You heard it everywhere: “Garbage in, Garbage out.” Models that are based on bad data lead to bad decisions. Yet it seems we can’t do away with bad data. How did we get here, and is the data really to blame?
Data, of course, does not materialize out of thin air. However, it appears few companies are being intentional about the data they collect, or set off with a clear purpose in mind in terms of the statistics or analytics they will apply to that data, in order to answer what questions. Instead, most “big data” in existence seems to have originated as a by-product of some internal process that gets logged to allow later error-detection, or was simply stored for regulatory purposes. And a lot of it is not even analyzed, or at least not right away. There is even a name for the phenomenon: dark data.
For some companies, the existence of dark data, after a certain point, creates a pressure to act. And that is when they start looking into data science for the first time. Two, maybe three years in, a majority of data science initiatives reportedly fail. Ask why, and the people involved will often point to limitations in the data itself.
Data is an easy target to assign blame to. After all, it can hardly defend itself. But there is also something to be said about the process, i.e. whether that data could have been put to better use and how.

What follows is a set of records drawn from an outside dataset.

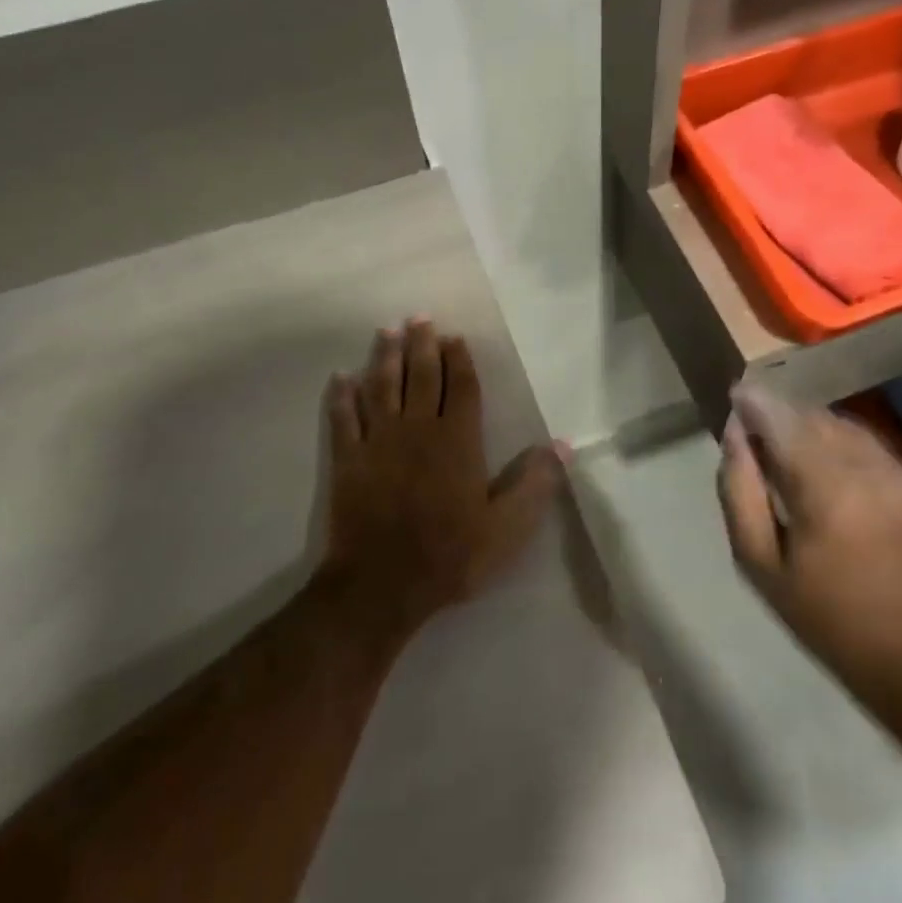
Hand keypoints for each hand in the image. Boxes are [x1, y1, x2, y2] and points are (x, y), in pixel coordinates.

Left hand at [320, 318, 561, 633]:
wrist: (382, 585)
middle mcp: (418, 430)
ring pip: (382, 388)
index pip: (461, 388)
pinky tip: (340, 377)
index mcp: (458, 441)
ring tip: (387, 331)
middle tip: (418, 317)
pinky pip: (344, 419)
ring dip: (384, 357)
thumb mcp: (507, 528)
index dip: (459, 360)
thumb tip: (561, 445)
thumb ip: (534, 483)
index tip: (454, 337)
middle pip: (421, 376)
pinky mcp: (348, 460)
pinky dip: (342, 397)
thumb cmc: (451, 555)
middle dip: (421, 344)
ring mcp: (379, 442)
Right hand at [717, 383, 901, 695]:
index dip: (754, 401)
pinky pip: (862, 440)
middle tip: (752, 430)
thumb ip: (739, 490)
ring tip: (782, 446)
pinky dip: (833, 439)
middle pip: (810, 415)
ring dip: (805, 424)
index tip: (734, 396)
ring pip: (837, 422)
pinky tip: (820, 463)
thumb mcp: (758, 562)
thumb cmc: (822, 614)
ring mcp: (895, 469)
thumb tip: (734, 433)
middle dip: (778, 413)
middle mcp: (865, 466)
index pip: (782, 420)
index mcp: (825, 489)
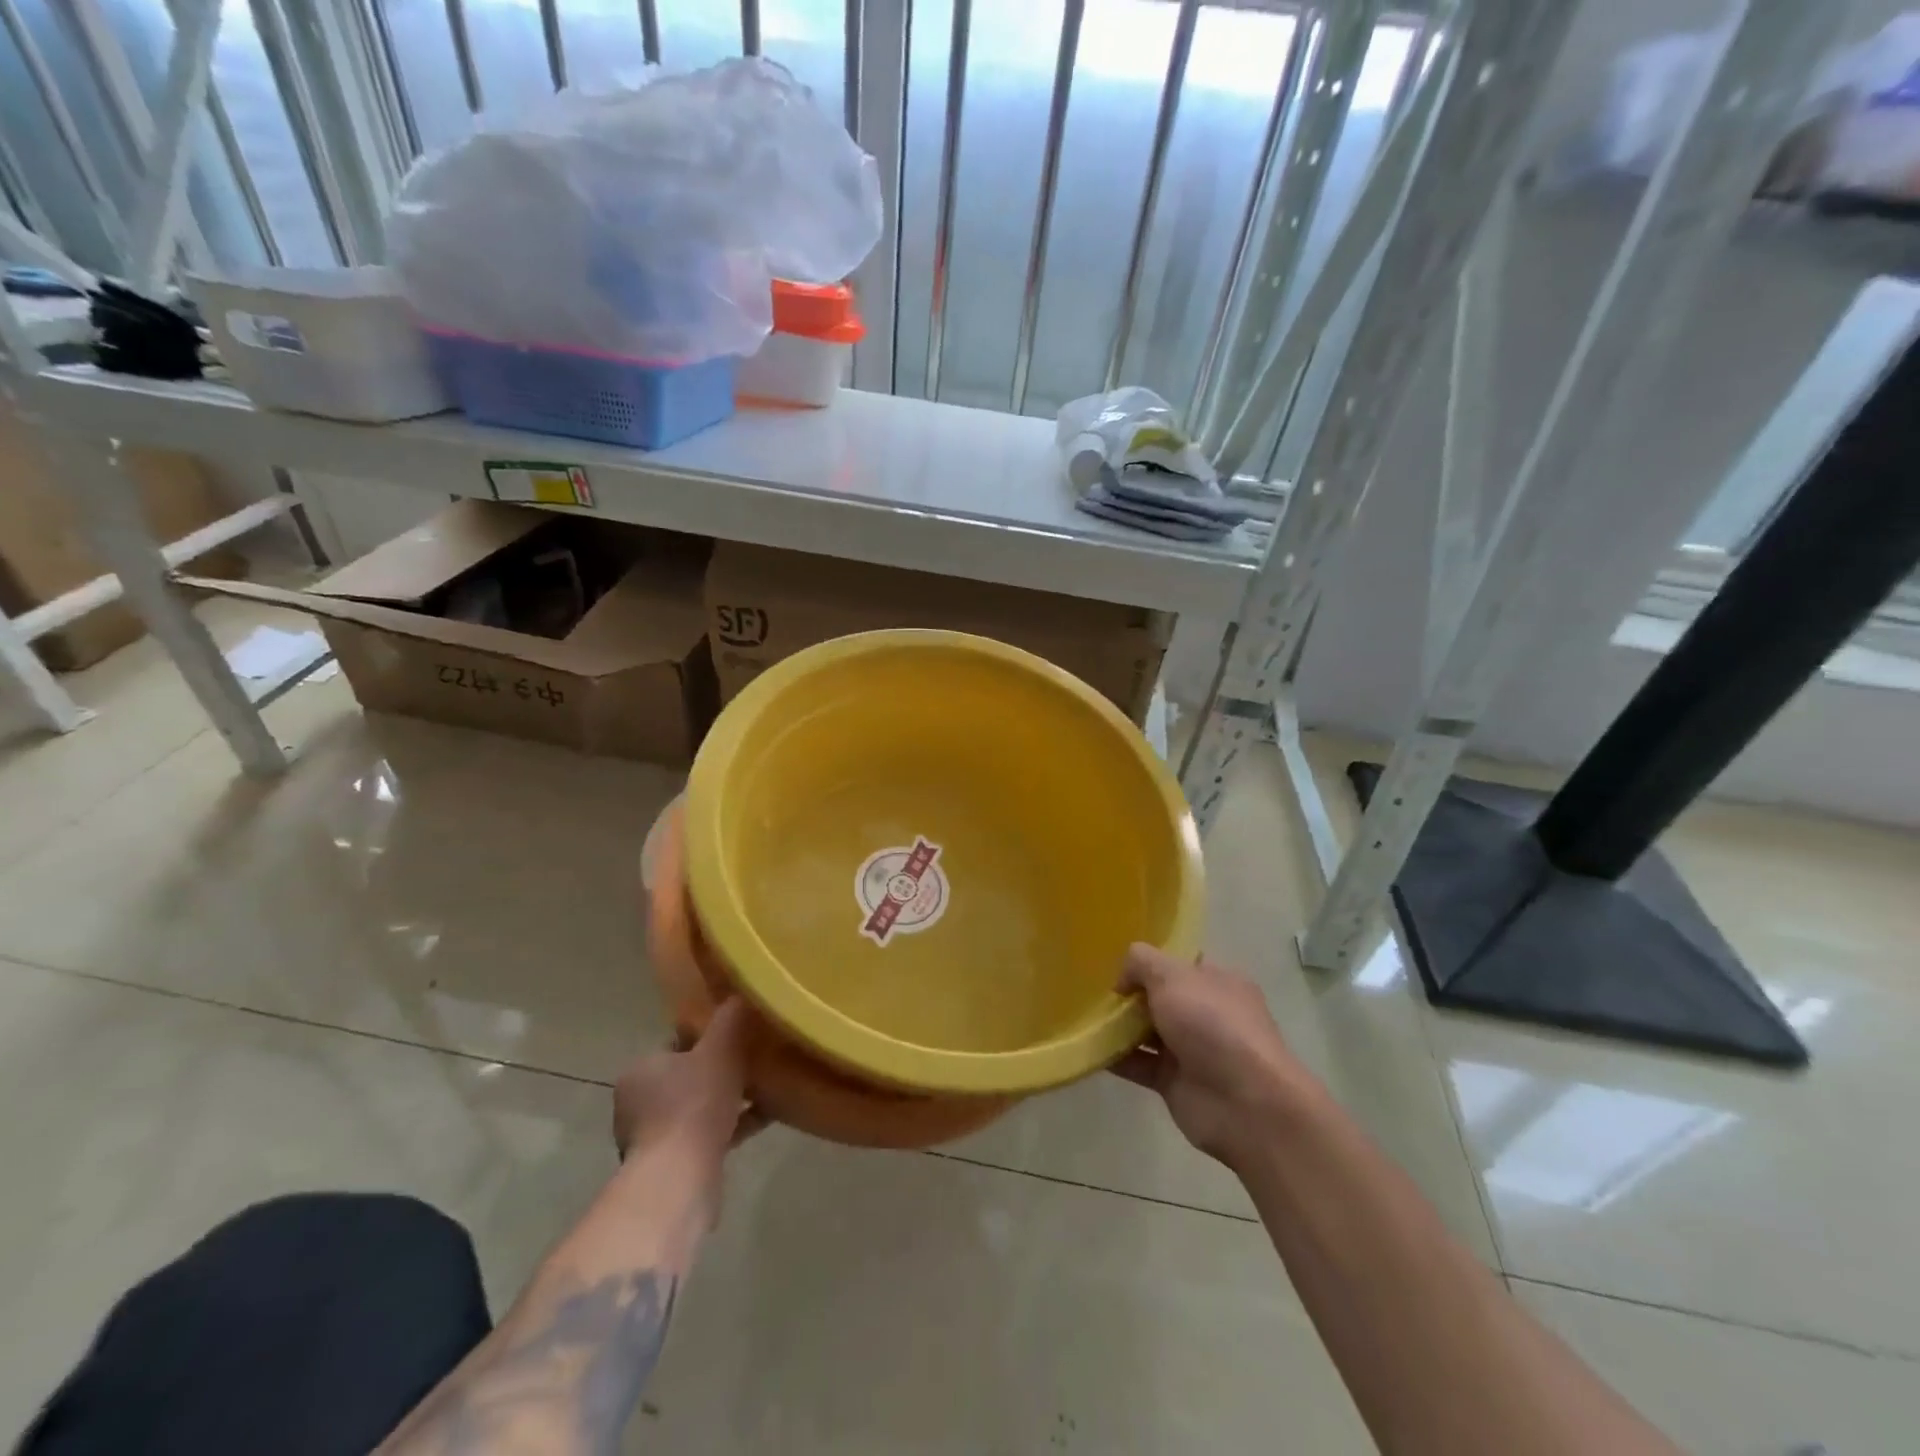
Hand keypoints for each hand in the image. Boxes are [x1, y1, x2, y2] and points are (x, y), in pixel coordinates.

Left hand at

What a lot of companies that are new to data science do wrong is that they ignore the number one rule of science: learning anything from any data at all starts with formulating questions. I will go ahead and reiterate that in case you missed it: learning anything from any data at all does not start with gathering data, it starts with formulating questions.

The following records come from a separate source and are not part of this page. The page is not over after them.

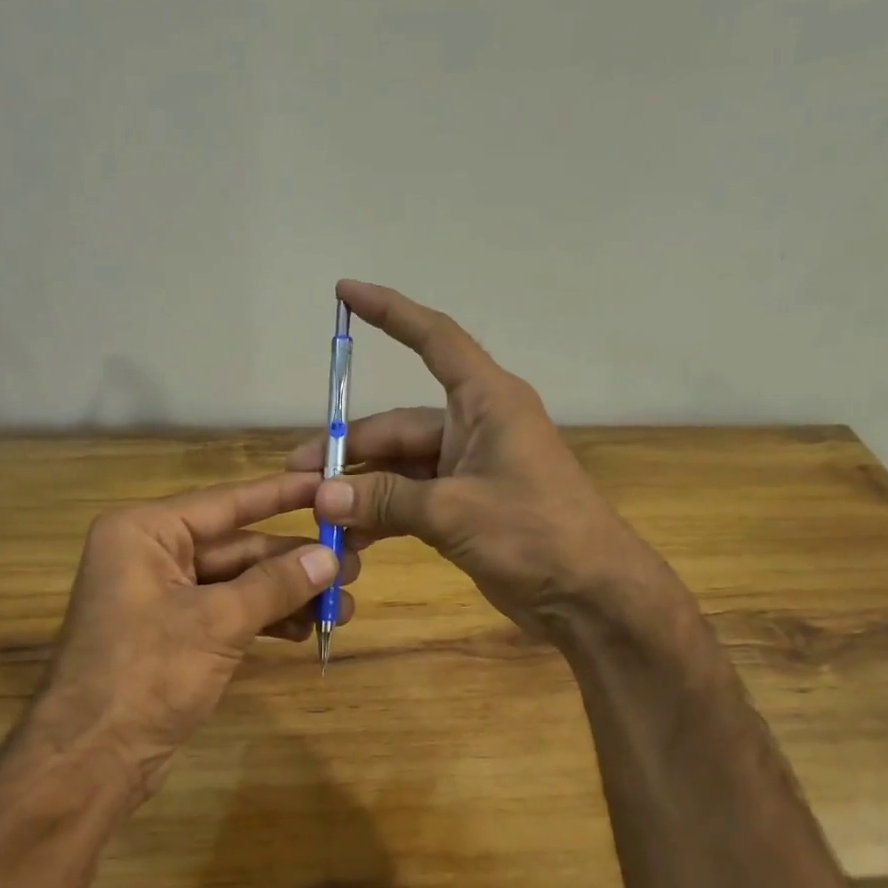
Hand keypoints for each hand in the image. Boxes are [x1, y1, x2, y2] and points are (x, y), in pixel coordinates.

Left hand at [21, 473, 356, 809]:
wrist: (91, 761)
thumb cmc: (145, 675)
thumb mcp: (217, 622)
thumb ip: (275, 584)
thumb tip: (330, 556)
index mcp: (145, 533)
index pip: (226, 503)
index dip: (281, 495)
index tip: (329, 484)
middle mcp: (152, 555)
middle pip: (237, 547)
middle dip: (294, 561)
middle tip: (353, 566)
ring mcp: (163, 597)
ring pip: (238, 583)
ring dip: (288, 594)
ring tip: (343, 606)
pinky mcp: (175, 634)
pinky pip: (229, 613)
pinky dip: (266, 620)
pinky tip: (307, 629)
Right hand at [287, 281, 658, 642]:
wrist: (589, 595)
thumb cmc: (535, 533)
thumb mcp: (454, 511)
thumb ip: (384, 499)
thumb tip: (322, 496)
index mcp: (487, 402)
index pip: (434, 340)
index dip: (390, 313)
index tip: (346, 293)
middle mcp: (475, 427)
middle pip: (399, 426)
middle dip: (348, 450)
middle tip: (298, 475)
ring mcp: (469, 470)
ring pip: (400, 468)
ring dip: (361, 489)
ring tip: (316, 513)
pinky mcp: (465, 508)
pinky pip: (411, 501)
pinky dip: (382, 516)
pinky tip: (349, 539)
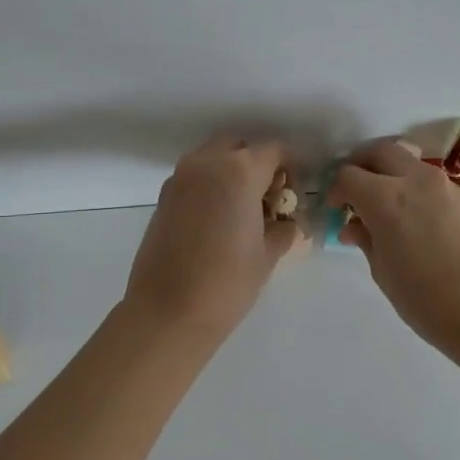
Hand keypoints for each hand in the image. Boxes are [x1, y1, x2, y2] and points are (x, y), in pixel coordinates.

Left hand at [124, 136, 303, 342]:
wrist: (167, 312)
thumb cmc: (227, 282)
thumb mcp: (268, 255)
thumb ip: (282, 229)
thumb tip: (286, 224)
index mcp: (239, 171)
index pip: (274, 150)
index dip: (291, 167)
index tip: (296, 192)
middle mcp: (207, 163)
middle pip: (239, 147)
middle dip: (258, 164)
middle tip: (269, 199)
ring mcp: (179, 178)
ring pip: (213, 158)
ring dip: (231, 172)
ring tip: (243, 211)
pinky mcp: (163, 197)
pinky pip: (194, 178)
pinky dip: (210, 186)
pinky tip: (218, 221)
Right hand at [328, 139, 459, 353]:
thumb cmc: (424, 298)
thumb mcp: (382, 271)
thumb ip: (365, 239)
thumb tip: (355, 226)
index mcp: (386, 198)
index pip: (349, 175)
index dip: (336, 190)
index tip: (336, 210)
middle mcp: (414, 180)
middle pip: (380, 152)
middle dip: (361, 166)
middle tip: (353, 192)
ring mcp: (442, 186)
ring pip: (406, 160)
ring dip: (388, 172)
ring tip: (380, 204)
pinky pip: (426, 179)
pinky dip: (409, 185)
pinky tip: (407, 215)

But what do you do when you’ve already gathered data, before thoroughly thinking of the questions you want answered? For one, resist the urge to jump in and formulate questions based on the data you already have. Why? There is a very high chance you will conclude haphazard data is only good for answering questions that, ultimately, nobody was interested in asking in the first place.
Instead, pretend no data is there. Make a list of the decisions you would like to be able to make as a company, or department within a company, and the questions you need to answer to arrive at those decisions. Then, try to anticipate the possible answers. Add those to the list. You will likely circle back a few times to add more decisions, more questions, and potential answers before you have a list that feels meaningful. This list will look different for a bank, a retailer, an educational institution, and it will look different for an IT department, a human resources department, a marketing department etc. That’s how you know you are on the right track.
List in hand, ask yourself: in a world with unlimited time and resources, what data would I collect to find the answers to these questions? Put that on the list. Then and only then, look at the data you have. Could you use any of it to answer (at least partially) any of the pressing questions you’ve listed? Or maybe to exclude any of the possible answers you’ve anticipated? This is what bad data is good for, and you’d have never been able to use it this way if you had let it constrain your list of questions.
Armed with partial answers, as well as exclusions in terms of what those answers could be, companies can move ahead. They can make (some) decisions. They can start implementing corrections to their data pipeline. They can make plans for supplementing the data they have with the data they’re missing. Finally, they can start collecting the data they had no idea they needed in order to answer the questions they now know are worth asking.
Where to start? The process I’ve described won’t run itself. Put someone in charge of seeing it through to success. Your best bet? Someone with at least master-level scientific training, and who speaks fluent business.